To do:
Reproduce verbatim the lines from the line containing "We’ll be using" through the line containing "A wrapper for downloading videos on", both included, and omit the pictures from your reply.

Records supplied:
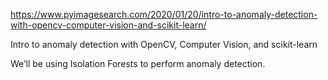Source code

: https://www.pyimagesearch.com/2020/01/20/intro-to-anomaly-detection-with-opencv-computer-vision-and-scikit-learn/

Intro to anomaly detection with OpenCV, Computer Vision, and scikit-learn

We’ll be using Isolation Forests to perform anomaly detection.



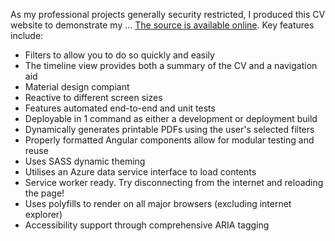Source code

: As my professional projects generally security restricted, I produced this CV website to demonstrate my ... [The source is available online](https://github.com/TomHigson/CV).
Key features include:
- Filters to allow you to do so quickly and easily
- The timeline view provides both a summary of the CV and a navigation aid
- Material design compiant
- Reactive to different screen sizes
- Features automated end-to-end and unit tests
- Deployable in 1 command as either a development or deployment build
- Dynamically generates printable PDFs using the user's selected filters
- Properly formatted Angular components allow for modular testing and reuse
- Uses SASS dynamic theming
- Utilises an Azure data service interface to load contents
- Service worker ready. Try disconnecting from the internet and reloading the page!
- Uses polyfills to render on all major browsers (excluding internet explorer)
- Accessibility support through comprehensive ARIA tagging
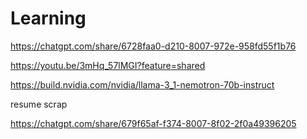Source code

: # Learning

https://chatgpt.com/share/6728faa0-d210-8007-972e-958fd55f1b76


https://youtu.be/3mHq_57lMGI?feature=shared


https://build.nvidia.com/nvidia/llama-3_1-nemotron-70b-instruct

resume scrap

https://chatgpt.com/share/679f65af-f374-8007-8f02-2f0a49396205

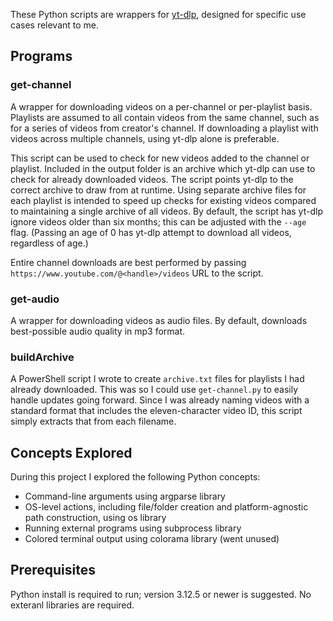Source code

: These Python scripts are wrappers for [yt-dlp](https://github.com/yt-dlp/yt-dlp), designed for specific use cases relevant to me.

## Programs

### get-channel
A wrapper for downloading videos on a per-channel or per-playlist basis. Playlists are assumed to all contain videos from the same channel, such as for a series of videos from creator's channel. If downloading a playlist with videos across multiple channels, using yt-dlp alone is preferable.

This script can be used to check for new videos added to the channel or playlist. Included in the output folder is an archive which yt-dlp can use to check for already downloaded videos. The script points yt-dlp to the correct archive to draw from at runtime. Using separate archive files for each playlist is intended to speed up checks for existing videos compared to maintaining a single archive of all videos. By default, the script has yt-dlp ignore videos older than six months; this can be adjusted with the `--age` flag. (Passing an age of 0 has yt-dlp attempt to download all videos, regardless of age.) 

Entire channel downloads are best performed by passing `https://www.youtube.com/@<handle>/videos` URL to the script.

### get-audio
A wrapper for downloading videos as audio files. By default, downloads best-possible audio quality in mp3 format. 

### buildArchive
A PowerShell script I wrote to create `archive.txt` files for playlists I had already downloaded. This was so I could use `get-channel.py` to easily handle updates going forward. Since I was already naming videos with a standard format that includes the eleven-character video ID, this script simply extracts that from each filename.

## Concepts Explored
During this project I explored the following Python concepts:
* Command-line arguments using argparse library
* OS-level actions, including file/folder creation and platform-agnostic path construction, using os library
* Running external programs using subprocess library
* Colored terminal output using colorama library (went unused)

## Prerequisites
Python install is required to run; version 3.12.5 or newer is suggested. No exteranl libraries are required.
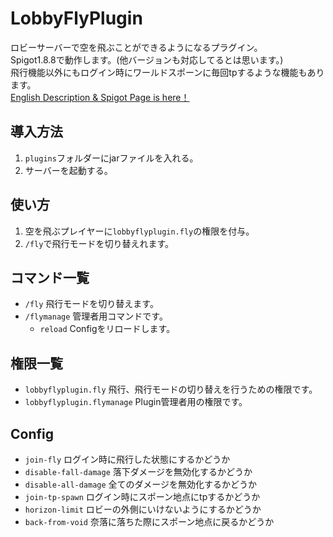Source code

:# LobbyFlyPlugin
ロビーサーバーで空を飛ぶことができるようになるプラグイン。<br>
Spigot1.8.8で動作します。(他バージョンも対応してるとは思います。)<br>
飛行機能以外にもログイン時にワールドスポーンに毎回tpするような機能もあります。<br>
[English Description & Spigot Page is here！](https://www.spigotmc.org/resources/lobbyflyplugin.123217/)<br>

## 導入方法
1. `plugins`フォルダーにjarファイルを入れる。
2. サーバーを起動する。

## 使い方
1. 空を飛ぶプレイヤーに`lobbyflyplugin.fly`の権限を付与。
2. `/fly`で飛行モードを切り替えれます。

## コマンド一覧
* `/fly` 飛行モードを切り替えます。
* `/flymanage` 管理者用コマンドです。
  * `reload` Configをリロードします。

## 権限一覧
* `lobbyflyplugin.fly` 飛行、飛行モードの切り替えを行うための権限です。
* `lobbyflyplugin.flymanage` Plugin管理者用の権限です。

## Config
* `join-fly` ログイン時に飛行した状態にするかどうか
* `disable-fall-damage` 落下ダメージを無効化するかどうか
* `disable-all-damage` 全てのダメージを無効化するかどうか
* `join-tp-spawn` ログイン時にスポーン地点にtpするかどうか
* `horizon-limit` ロビーの外側にいけないようにするかどうか
* `back-from-void` 奈落に落ちた際にスポーン地点に戻るかどうか
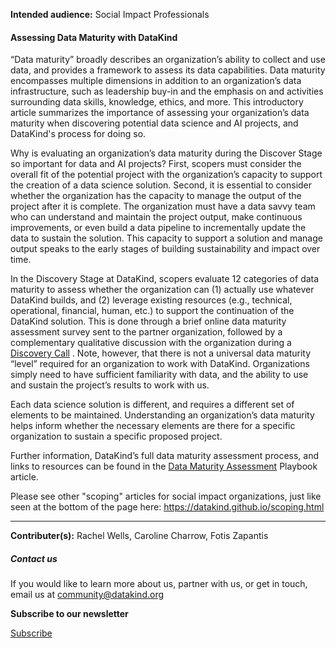 




**Intended audience:**
Social Impact Professionals






#### Assessing Data Maturity with DataKind


“Data maturity” broadly describes an organization’s ability to collect and use data, and provides a framework to assess its data capabilities. Data maturity encompasses multiple dimensions in addition to an organization’s data infrastructure, such as leadership buy\-in and the emphasis on and activities surrounding data skills, knowledge, ethics, and more. This introductory article summarizes the importance of assessing your organization’s data maturity when discovering potential data science and AI projects, and DataKind's process for doing so. 


Why is evaluating an organization’s data maturity during the Discover Stage so important for data and AI projects? First, scopers must consider the overall fit of the potential project with the organization’s capacity to support the creation of a data science solution. Second, it is essential to consider whether the organization has the capacity to manage the output of the project after it is complete. The organization must have a data savvy team who can understand and maintain the project output, make continuous improvements, or even build a data pipeline to incrementally update the data to sustain the solution. This capacity to support a solution and manage output speaks to the early stages of building sustainability and impact over time. 


In the Discovery Stage at DataKind, scopers evaluate 12 categories of data maturity to assess whether the organization can (1\) actually use whatever DataKind builds, and (2\) leverage existing resources (e.g., technical, operational, financial, human, etc.) to support the continuation of the DataKind solution. This is done through a brief online data maturity assessment survey sent to the partner organization, followed by a complementary qualitative discussion with the organization during a [Discovery Call](https://playbook.datakind.org/playbook/articles/23/discovery-innovation-calls) . Note, however, that there is not a universal data maturity “level” required for an organization to work with DataKind. Organizations simply need to have sufficient familiarity with data, and the ability to use and sustain the project’s results to work with us. 


Each data science solution is different, and requires a different set of elements to be maintained. Understanding an organization’s data maturity helps inform whether the necessary elements are there for a specific organization to sustain a specific proposed project.


Further information, DataKind’s full data maturity assessment process, and links to resources can be found in the [Data Maturity Assessment](https://playbook.datakind.org/playbook/articles/24/data-maturity-assessment) Playbook article.


Please see other "scoping" articles for social impact organizations, just like seen at the bottom of the page here: <https://datakind.github.io/scoping.html>




---


 **Contributer(s):** Rachel Wells, Caroline Charrow, Fotis Zapantis







##### Contact us


If you would like to learn more about us, partner with us, or get in touch, email us at community@datakind.org



 
**Subscribe to our newsletter**
  

[Subscribe](https://www.datakind.org/subscribe/)



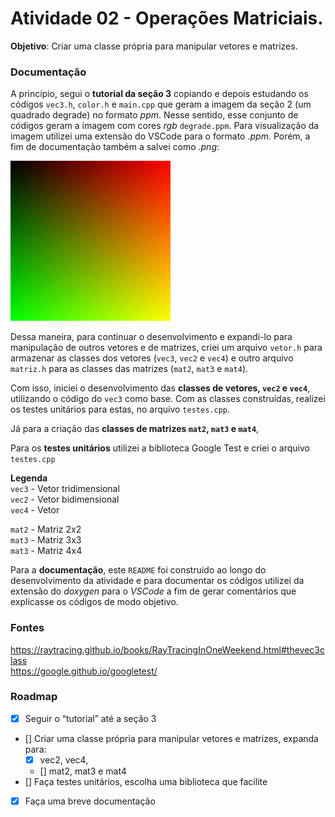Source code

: # Atividade 02 - Operações Matriciais. 
**Objetivo**: Criar uma classe própria para manipular vetores e matrizes.

### Documentação
A princípio, segui o **tutorial da seção 3** copiando e depois estudando os códigos `vec3.h`, `color.h` e `main.cpp` que geram a imagem da seção 2 (um quadrado degrade) no formato *ppm*. Nesse sentido, esse conjunto de códigos geram a imagem com cores *rgb* `degrade.ppm`. Para visualização da imagem utilizei uma extensão do VSCode para o formato *.ppm*. Porém, a fim de documentação também a salvei como *.png*:

![Imagem Degrade](./tutorial/degrade.png)

Dessa maneira, para continuar o desenvolvimento e expandi-lo para manipulação de outros vetores e de matrizes, criei um arquivo `vetor.h` para armazenar as classes dos vetores (`vec3`, `vec2` e `vec4`) e outro arquivo `matriz.h` para as classes das matrizes (`mat2`, `mat3` e `mat4`).

Com isso, iniciei o desenvolvimento das **classes de vetores, `vec2` e `vec4`**, utilizando o código do `vec3` como base. Com as classes construídas, realizei os testes unitários para estas, no arquivo `testes.cpp`.

Já para a criação das **classes de matrizes `mat2`, `mat3` e `mat4`**,

Para os **testes unitários** utilizei a biblioteca Google Test e criei o arquivo `testes.cpp`

**Legenda** <br>
`vec3` - Vetor tridimensional <br>
`vec2` - Vetor bidimensional <br>
`vec4` - Vetor

`mat2` - Matriz 2x2 <br>
`mat3` - Matriz 3x3 <br>
`mat3` - Matriz 4x4 <br>

Para a **documentação**, este `README` foi construido ao longo do desenvolvimento da atividade e para documentar os códigos utilizei da extensão do *doxygen* para o *VSCode* a fim de gerar comentários que explicasse os códigos de modo objetivo.

### Fontes
https://raytracing.github.io/books/RayTracingInOneWeekend.html#thevec3class <br>
https://google.github.io/googletest/ <br>


### Roadmap
- [x] Seguir o “tutorial” até a seção 3
- [] Criar uma classe própria para manipular vetores e matrizes, expanda para:
    - [x] vec2, vec4, 
    - [] mat2, mat3 e mat4
- [] Faça testes unitários, escolha uma biblioteca que facilite
- [x] Faça uma breve documentação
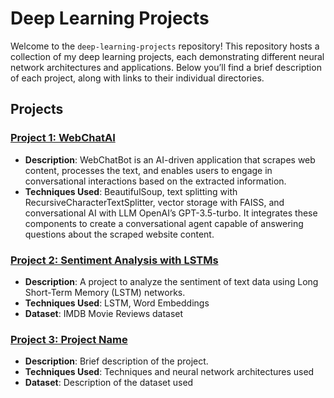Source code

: # Deep Learning Projects

Welcome to the `deep-learning-projects` repository! This repository hosts a collection of my deep learning projects, each demonstrating different neural network architectures and applications. Below you’ll find a brief description of each project, along with links to their individual directories.

## Projects

### [Project 1: WebChatAI](https://github.com/michaeldrm/webchat-ai)
- **Description**: WebChatBot is an AI-driven application that scrapes web content, processes the text, and enables users to engage in conversational interactions based on the extracted information.
- **Techniques Used**: BeautifulSoup, text splitting with RecursiveCharacterTextSplitter, vector storage with FAISS, and conversational AI with LLM OpenAI’s GPT-3.5-turbo. It integrates these components to create a conversational agent capable of answering questions about the scraped website content.

### [Project 2: Sentiment Analysis with LSTMs](./project2)
- **Description**: A project to analyze the sentiment of text data using Long Short-Term Memory (LSTM) networks.
- **Techniques Used**: LSTM, Word Embeddings
- **Dataset**: IMDB Movie Reviews dataset

### [Project 3: Project Name](./project3)
- **Description**: Brief description of the project.
- **Techniques Used**: Techniques and neural network architectures used
- **Dataset**: Description of the dataset used

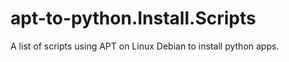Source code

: # apt-to-python.Install.Scripts
A list of scripts using APT on Linux Debian to install python apps. 
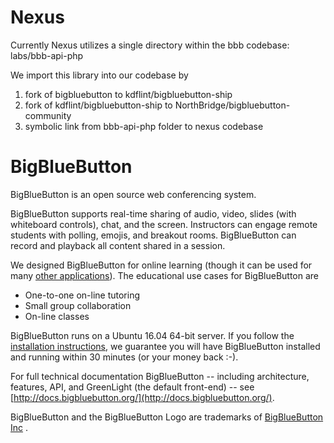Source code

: Nexus
=====
Currently Nexus utilizes a single directory within the bbb codebase: labs/bbb-api-php

We import this library into our codebase by 

1. fork of bigbluebutton to kdflint/bigbluebutton-ship
2. fork of kdflint/bigbluebutton-ship to NorthBridge/bigbluebutton-community
3. symbolic link from bbb-api-php folder to nexus codebase

BigBlueButton
=============
BigBlueButton is an open source web conferencing system.  

BigBlueButton supports real-time sharing of audio, video, slides (with whiteboard controls), chat, and the screen.  Instructors can engage remote students with polling, emojis, and breakout rooms.  BigBlueButton can record and playback all content shared in a session.

We designed BigBlueButton for online learning (though it can be used for many [other applications](http://www.c4isrnet.com/story/military-tech/disa/2015/02/11/disa-to-save-12m-defense-collaboration-services/23238997/)).  The educational use cases for BigBlueButton are

  * One-to-one on-line tutoring
  * Small group collaboration 
  * On-line classes

BigBlueButton runs on a Ubuntu 16.04 64-bit server.  If you follow the [installation instructions](http://docs.bigbluebutton.org/install/install.html), we guarantee you will have BigBlueButton installed and running within 30 minutes (or your money back :-).

For full technical documentation BigBlueButton -- including architecture, features, API, and GreenLight (the default front-end) -- see [http://docs.bigbluebutton.org/](http://docs.bigbluebutton.org/).

BigBlueButton and the BigBlueButton Logo are trademarks of [BigBlueButton Inc](http://bigbluebutton.org) .
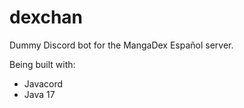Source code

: # dexchan
Dummy Discord bot for the MangaDex Español server.

Being built with:
- Javacord
- Java 17
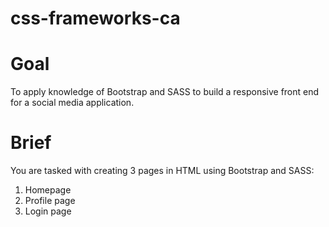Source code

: # css-frameworks-ca
# Goal
To apply knowledge of Bootstrap and SASS to build a responsive front end for a social media application.

# Brief
You are tasked with creating 3 pages in HTML using Bootstrap and SASS:

1. Homepage
2. Profile page
3. Login page

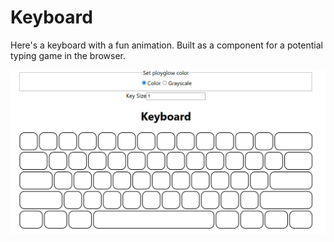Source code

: # Keyboard

Here's a keyboard with a fun animation. Built as a component for a potential typing game in the browser.

![demo](https://github.com/McChug/typing/blob/master/public/demo.gif)
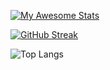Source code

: [![My Awesome Stats](https://awesome-github-stats.azurewebsites.net/user-stats/1WesleyYou)](https://git.io/awesome-stats-card)

[![GitHub Streak](https://streak-stats.demolab.com?user=1WesleyYou&theme=catppuccin-mocha&border_radius=10&card_width=700)](https://git.io/streak-stats)

![Top Langs](https://github-readme-stats.vercel.app/api/top-langs/?username=Taot-chen&size_weight=0.5&count_weight=0.5&langs_count=8)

Response to the task:
We’ll be using Isolation Forests to perform anomaly detection.



Source code

: As my professional projects generally security restricted, I produced this CV website to demonstrate my ... [The source is available online](https://github.com/TomHigson/CV).
Key features include:
- Filters to allow you to do so quickly and easily
- The timeline view provides both a summary of the CV and a navigation aid
- Material design compiant
- Reactive to different screen sizes
- Features automated end-to-end and unit tests
- Deployable in 1 command as either a development or deployment build
- Dynamically generates printable PDFs using the user's selected filters
- Properly formatted Angular components allow for modular testing and reuse
- Uses SASS dynamic theming
- Utilises an Azure data service interface to load contents
- Service worker ready. Try disconnecting from the internet and reloading the page!
- Uses polyfills to render on all major browsers (excluding internet explorer)
- Accessibility support through comprehensive ARIA tagging
Source code

: # Learning

https://chatgpt.com/share/6728faa0-d210-8007-972e-958fd55f1b76


https://youtu.be/3mHq_57lMGI?feature=shared


https://build.nvidia.com/nvidia/llama-3_1-nemotron-70b-instruct

resume scrap

https://chatgpt.com/share/679f65af-f374-8007-8f02-2f0a49396205

Source code

: These Python scripts are wrappers for [yt-dlp](https://github.com/yt-dlp/yt-dlp), designed for specific use cases relevant to me.

## Programs

### get-channel
A wrapper for downloading videos on a per-channel or per-playlist basis. Playlists are assumed to all contain videos from the same channel, such as for a series of videos from creator's channel. If downloading a playlist with videos across multiple channels, using yt-dlp alone is preferable.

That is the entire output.